And the soufflés made from egg whites alone – one of the gems that I found in my bodybuilding books.

The Other Half, who used to do much of our household cooking in the days before my culinary road to Damascas moment, recalls one particular evening when I ended up in tears because I couldn’t weigh all the ingredients for the stew he was cooking.

They’d then have been noted down in one of those diet diaries, as I struggled to control my food consumption in a way that suggested that I was actually struggling to control my life.

Fortunately, those days are long gone – and almost perversely, seven years after giving up dieting I actually started very slowly losing weight.

It seems that, having been allowed to find its own balance, my body is now responding positively and in a sustainable way to good eating.

On that note, I have to say that I have now seen the basic food survey, as mentioned in yesterday's post.

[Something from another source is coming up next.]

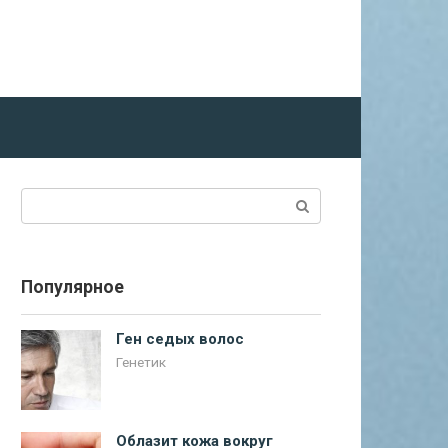
Поиск:
Популярное
Ген седых волос
Генетик
Облазит кожа вокруг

After a standard series of question, it posits the issue, through two questions, of offering “healthy options”.

So what we are offered now is unhealthy, then?

Quite apart from that – and the patronising aspect of the idea of providing signposts for 'healthy options' – just what are 'healthy options'?

For instance, one dish that recurs as a vegetarian option is broccoli-cauliflower cheese. Okay, so one might say that the cheese isn't 'healthy'. But the rest of the dish provides two of your five a day. Which is apparently healthy.

And it's simplistic in the extreme to simply dismiss fatty foods as 'unhealthy' (as I touched on a short time ago). The point is balance – and variety.